Ed Watson, who is stalking a top-10 finish in the point standings, finished the race in fourth in his Creekside Retirement Communities Chevrolet. It was Watson's third consecutive top-10 finish and the third top-five performance in his last five outings. He will enter the final race of the season 57 points out of 10th place after being 139 points behind 10th before this five-race hot streak. The Mount Vernon, Washington driver also earned his second POWERade "Power Move of the Race" Award of the season. This award is given to the driver who improves his position the most over the course of the event. Watson improved 14 slots after starting the race 18th.

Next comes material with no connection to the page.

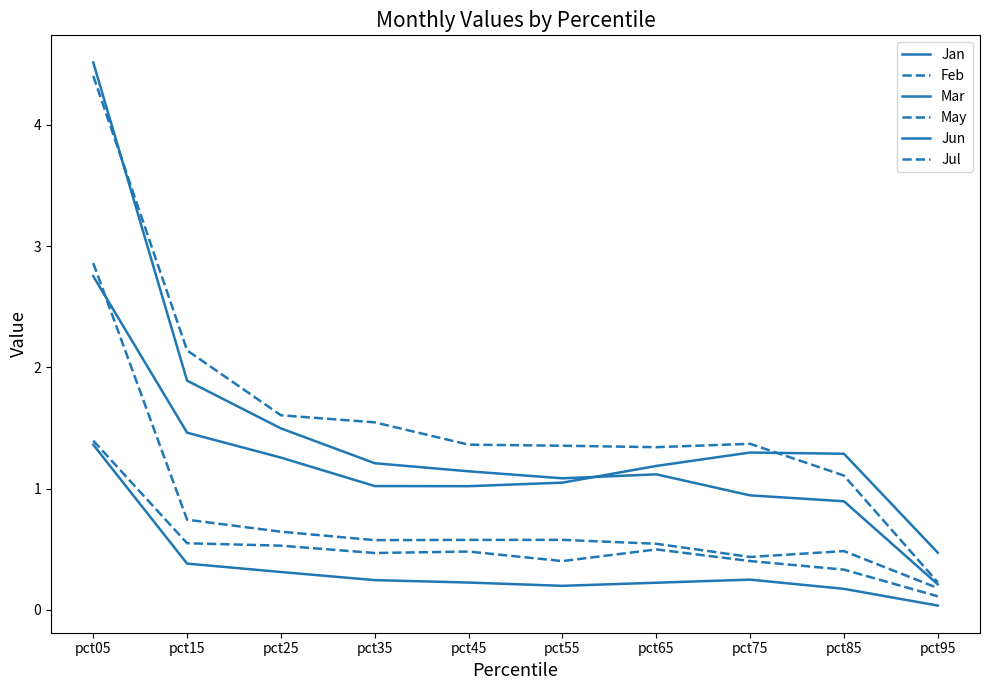

What is the difference between the maximum and minimum values in the Jul series?

2.7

Bothell, Washington's Gary Lewis has a streak of five consecutive top-10 finishes in points on the line, but he was able to sneak back into the top 10 with a fifth-place showing in this event. Lewis has had very little luck this season yet continues to scratch and claw for every point. He is driving a back-up car and a back-up motor, but that seemingly drives the World's Gym of Everett/Nutter Racing Engines/Victory Circle Chassis team of Lewis' even harder.
The reason for the back-up motor was due to damage suffered to the primary engine in the last event at Magic Valley Speedway causing Lewis to finish 21st. That improvement from 21st to fifth garnered Lewis the Featherlite "Most Improved Driver" Award for the race.
Wilbur Bruce, Erick Hargraves, Steven Howard, Evans, and John Dillon rounded out the top 10.
Another thrilling chase for the championship, Northwest Series-style, is on tap for the Wenatchee race at the end of the month. Last year it went down to the final turn of the final lap and that scenario apparently is prepared to play out again.